Defaults Are Quickening in Muni Bonds in Warning Sign for High-Yield Investors
(Bloomberg) -- Defaults and impairments are coming at a faster clip in the $4 trillion municipal-bond market, a potential warning sign for investors in junk munis, the best-performing sector of state and local-government debt.
The trend comes against a backdrop in which riskier issuers have gained more market access and investors awash in cash have grown more comfortable with weaker protections as yields remain well below historical averages. For muni deals that do become impaired, the time between issuance and such an event has tumbled to 32 months on average, less than half the level seen in 2014, Municipal Market Analytics data show.
The phenomenon holds for both risky and safer sectors as asset managers across the spectrum face reinvestment pressure. But weaker issuers have the most at stake, as broadly accelerating impairments could erode the segment’s performance, crimping demand and making it harder for troubled borrowers to recover.
“More defaults and impairments, happening faster after issuance, could blunt the tip of high-yield demand,” said Matt Fabian, a partner at MMA. “And if high-yield demand pulls back, it means less available rescue financing, so more defaults.”
In MMA’s definition, impairment refers to bonds in default or those that have tapped emergency means or violated a covenant.
Year to date, Bloomberg Intelligence data show that over $4.4 billion of securities have faced distress or default. In the week ended Thursday, seven deals totaling $102 million joined the ranks.
Munis’ exceedingly low level of defaults relative to corporate debt, along with the improving U.S. economy, a wave of federal aid and talk of higher income taxes, have helped drive investor interest in junk offerings.
In a year when munis overall have offered a haven in fixed income, earning about 1.5%, high-yield has been a standout, earning 7.7% in 2021, Bloomberg index data show.
The cash flowing in “doesn’t just intensify demand, it also forces buyers to capitulate on credit conditions that they would normally require,” Fabian said.
Those weaker underwriting conditions, such as sufficient reserves, contribute to the shrinking default window, he said.

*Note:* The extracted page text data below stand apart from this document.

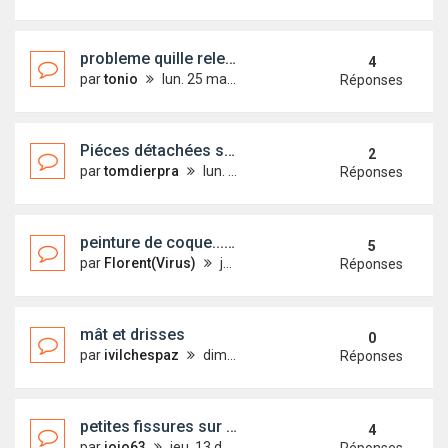
probleme quille relevable
4
par
tonio
lun. 25 mars 2013 08:57
Réponses
Piéces détachées système dérive
2
par
tomdierpra
lun. 18 mars 2013 11:44
Réponses
peinture de coque... sans peinture!
5
par
Florent(Virus)
jeu. 18 août 2011 13:11
Réponses
mât et drisses
0
par
ivilchespaz
dim. 30 déc. 2012 00:50
Réponses
petites fissures sur le coté de la coque
4
par
jojo63
jeu. 13 déc. 2012 09:18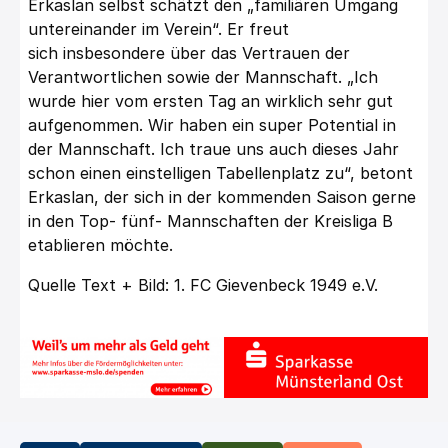
Erkaslan selbst
schätzt den
„familiären
Umgang
untereinander im Verein
“. Er freut
sich
insbesondere über das Vertrauen der
Verantwortlichen sowie der Mannschaft.
„I
ch
wurde hier vom ersten Tag an wirklich sehr gut
aufgenommen. Wir haben ein super
Potential in
der Mannschaft. Ich traue uns auch dieses Jahr
schon einen
einstelligen Tabellenplatz zu
“, betont
Erkaslan, der sich in der kommenden
Saison gerne
in den Top- fünf- Mannschaften der Kreisliga B
etablieren möchte.
Quelle Text + Bild: 1. FC Gievenbeck 1949 e.V.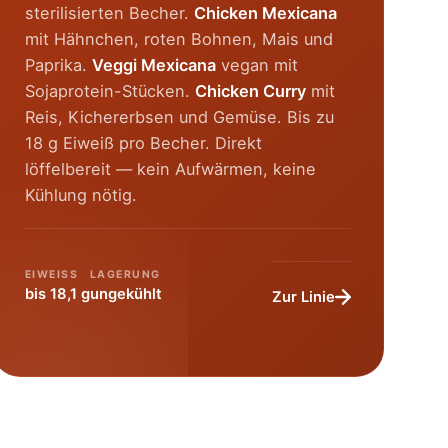
sterilisierten Becher.
Chicken Mexicana
mit Hähnchen, roten Bohnen, Mais und
Paprika.
Veggi Mexicana
vegan mit
Sojaprotein-Stücken.
Chicken Curry
mit
Reis, Kichererbsen und Gemüse. Bis zu
18 g Eiweiß pro Becher. Direkt
löffelbereit — kein Aufwärmen, keine
Kühlung nötig.
EIWEISS
LAGERUNG
bis 18,1 g
ungekühlt
Zur Linie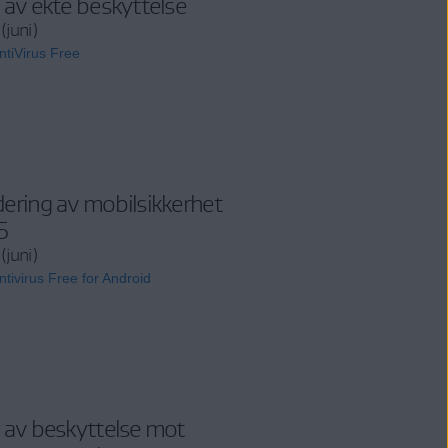
 av ekte beskyttelse
(juni)
tiVirus Free
ering av mobilsikkerhet
5
(juni)
tivirus Free for Android
 av beskyttelse mot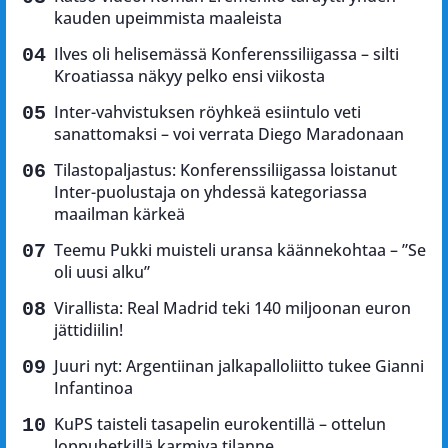
kauden upeimmista maaleista
Ilves oli helisemässä Konferenssiliigassa – silti
Kroatiassa näkyy pelko ensi viikosta
Inter-vahvistuksen röyhkeä esiintulo veti
sanattomaksi – voi verrata Diego Maradonaan
Tilastopaljastus: Konferenssiliigassa loistanut
Inter-puolustaja on yhdessä kategoriassa
maailman kärkeä
Teemu Pukki muisteli uransa käännekohtaa – ”Se
oli uusi alku”
Virallista: Real Madrid teki 140 miljoonan euron
jättidiilin!
Juuri nyt: Argentiinan jalkapalloliitto tukee Gianni
Infantinoa
KuPS taisteli tasapelin eurokentillä – ottelun
loppuhetkillä karmiva tilanne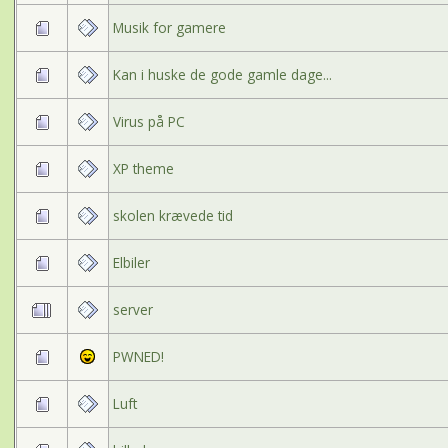
Musik for gamere
Kan i huske de gode gamle dage...
Virus på PC
XP theme
skolen krævede tid
Elbiler
server
PWNED!
Luft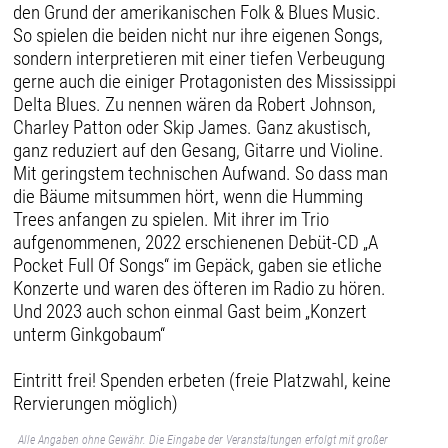
den Grund der amerikanischen Folk & Blues Music.
So spielen die beiden nicht nur ihre eigenen Songs,
sondern interpretieren mit einer tiefen Verbeugung
gerne auch die einiger Protagonisten des Mississippi
Delta Blues. Zu nennen wären da Robert Johnson,
Charley Patton oder Skip James. Ganz akustisch,
ganz reduziert auf den Gesang, Gitarre und Violine.
Mit geringstem technischen Aufwand. So dass man
die Bäume mitsummen hört, wenn die Humming
Trees anfangen zu spielen. Mit ihrer im Trio
aufgenommenen, 2022 erschienenen Debüt-CD „A
Pocket Full Of Songs“ im Gepäck, gaben sie etliche
Konzerte und waren des öfteren im Radio zu hören.
Und 2023 auch schon einmal Gast beim „Konzert
unterm Ginkgobaum“
Eintritt frei! Spenden erbeten (freie Platzwahl, keine
Rervierungen möglich)
Alle Angaben ohne Gewähr. Die Eingabe der Veranstaltungen erfolgt mit großer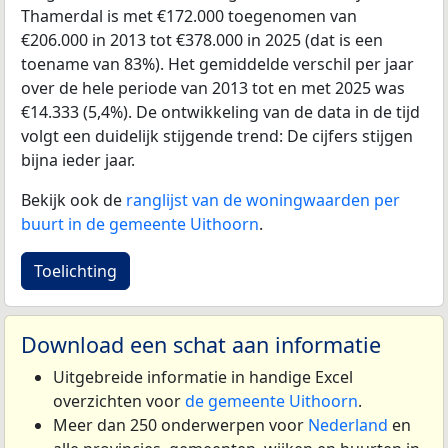
Thamerdal is met €172.000 toegenomen van
€206.000 in 2013 tot €378.000 in 2025 (dat is een
toename van 83%). Het gemiddelde verschil per jaar
over de hele periode van 2013 tot en met 2025 was
€14.333 (5,4%). De ontwikkeling van de data in de tijd
volgt een duidelijk stijgende trend: De cijfers stijgen
bijna ieder jaar.
Bekijk ook de
ranglijst van de woningwaarden per
buurt in de gemeente Uithoorn
.
Toelichting
Download een schat aan informatie
Uitgebreide informatie in handige Excel
overzichten voor
de gemeente Uithoorn
.
Meer dan 250 onderwerpen voor
Nederland
en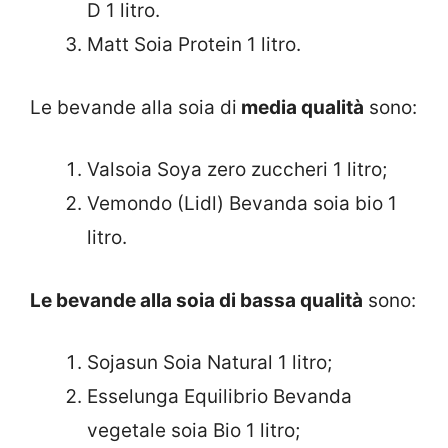
D 1 litro.
Matt Soia Protein 1 litro.
Le bevande alla soia di
media qualità
sono:
Valsoia Soya zero zuccheri 1 litro;
Vemondo (Lidl) Bevanda soia bio 1
litro.
Le bevande alla soia di bassa qualità
sono:
Sojasun Soia Natural 1 litro;
Esselunga Equilibrio Bevanda
vegetale soia Bio 1 litro;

It’s also easier for riskier projects to access capital through entities like conduits, and low yields have driven investors into more and more speculative deals.
The rise of passive investing and increased diversification has helped larger funds insulate themselves against defaults and distress. But for smaller asset managers with less liquidity and diversification, struggling deals can carry more weight.
“If you’re a small, relatively concentrated asset manager, you have to be more careful than you used to be,” Fabian said.